Marguerite Duras passe toute son enfance au Viet-Nam. En 1932, elle quitte Saïgon et vient s’installer en France pour poursuivre ses études. Elle obtient en 1963 une licence en droit.

Cette même année elle rencontre Robert Antelme qu’elle épousera en 1939. De cette union naîtra en 1942 un premier enfant malheureusement mort-né.
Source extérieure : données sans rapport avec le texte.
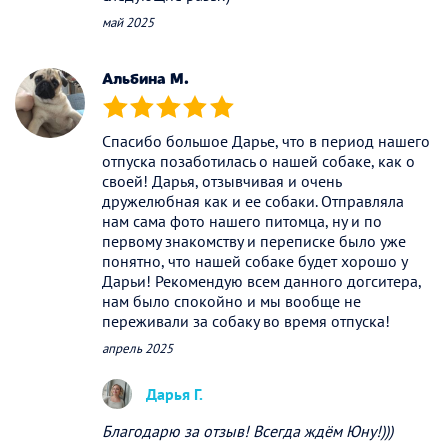
май 2025
Альбина М.
(*)
(*)
(*)
(*)
(*)
Спасибо большое Дарье, что в период нашего
отпуска позаботилась о нашей собаке, как о
своей! Дарья, отзывчивая и очень
дружелюбная как и ее собаки. Отправляла
нам сама фото нашего питомца, ну и по
первому знакомству и переписке было уже
понятно, что нашей собаке будет хорошо у
Дарьи! Рекомендую всем данного догситера,
нам было спокойно и мы вообще не
переживали за собаку во время отпуска!
апрель 2025
Дарья Г.
Благодарю за отзыв! Всегда ждём Юну!)))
Cette période troublé dans la vie de Marguerite Donnadieu sera marquée également par la rencontre de son futur second mari, Dionys Mascolo.

En 1943, Marguerite Duras et Robert Antelme s’installent dans le quartier de St Germain des Prés. Robert Antelme et Dionys Mascolo se lient d’une profonde amitié et avec Marguerite Duras entrent dans la résistance. En parallèle, elle publie un premier ouvrage : Les Impudents (Editions Plon). L’année suivante elle passe chez Gallimard et fournit son deuxième ouvrage, La Vie tranquille. 1944 est l’année qui marque l’arrestation de son mari Robert, déporté à Dachau.

Marguerite s’inscrit alors au PCF, la Parti Communiste Français. A la libération Robert Antelme est libéré dans un état critique, il rejoint son épouse dans son domicile parisien. En 1947, Marguerite Duras divorce et se remarie avec Dionys Mascolo dont elle aura rapidement un enfant prénommé Jean.

En 1950, Marguerite Duras quitte le PCF, elle publie Un barrage contre le Pacifique, une œuvre majeure commencée trois ans plus tôt, puis en 1952 Le Marin de Gibraltar, et en 1955 Le Square. En 1957, elle rencontre Gérard Jarlot, avec qui elle va collaborer pour de nombreuses adaptations théâtrales ou cinématographiques. En parallèle, sa vie personnelle est soumise à deux évènements majeurs : elle se sépare de son second mari et sa mère décède.

Poursuivant son œuvre littéraire, Marguerite Duras publie en 1958 Moderato Cantabile alors que les salles de cinéma mette pour la première fois à l’affiche une adaptation d’un de ses livres, Un barrage contre le Pacifique, de René Clément. Ses droits d’auteurs commencent à lui apporter une certaine aisance. Lancé dans le cinéma, elle signe les dialogues d’Hiroshima mon amour, d’Alain Resnais.

De 1960 à 1967, elle est membre du jury Médicis. Politiquement marqué à gauche malgré l’abandon de sa carte de membre du PCF, elle milite activement contre la guerre d’Algérie, dont la signature du Manifeste des 121, une pétition sur le droit à l’insoumission dans la guerre d’Algérie, est le fait le plus marquant.

En 1963, elle commence l’écriture du Vice-Consul, puis en 1964 elle publie Le Ravissement de Lol V. Stein, un nouveau roman, et l’année suivante sa première œuvre théâtrale, Théâtre (tome I, éditions Gallimard). Active dans les évènements de mai 1968, elle poursuit toutefois la diversification de ses activités théâtrales en créant la pièce L’Amante anglaise, mise en scène par Claude Régy.

En 1969, elle passe à la réalisation cinématographique avec Détruire, dit-elle. Puis en 1972, sa maison sert de décors à ’Nathalie Granger’, son nouveau film, puis elle écrit tour à tour India Song et La Femme du Gange, qu’elle tourne au cinéma (Catherine Sellers, Gérard Depardieu, Dionys Mascolo)

En 1973, India Song est transformé en pièce de théâtre et parallèlement en film (sorti en salles en 1975). En 1977, c’est Le Camion qui sort au cinéma, un film marqué par l’apparition de Duras en tant qu’actrice (rôle succinct). Cette période prolifique pour elle se poursuit avec la réalisation en 1979 de quatre courts-métrages : Les Mains négatives, Césarée, Aurélia Steiner-Melbourne et Aurélia Steiner-Vancouver.

A partir du début des années 80, Marguerite Duras poursuit la multiplication de ses activités avec la réalisation de Dialogue de Rome puis suivront ’Savannah Bay’, ’La Maladie de la mort’ et, en 1984, L’Amant, un roman largement autobiographique reprenant la trame de son enfance. En 1985, elle met en scène La Musica deuxième au théâtre Renaud-Barrault, puis elle publie Yann Andréa Steiner (1992, éditions POL), Ecrire (1993, Gallimard) et C’est tout (1995, éditions POL)

Marguerite Duras s’est éteinte le 3 mars 1996 à son domicile parisien de St Germain des Prés.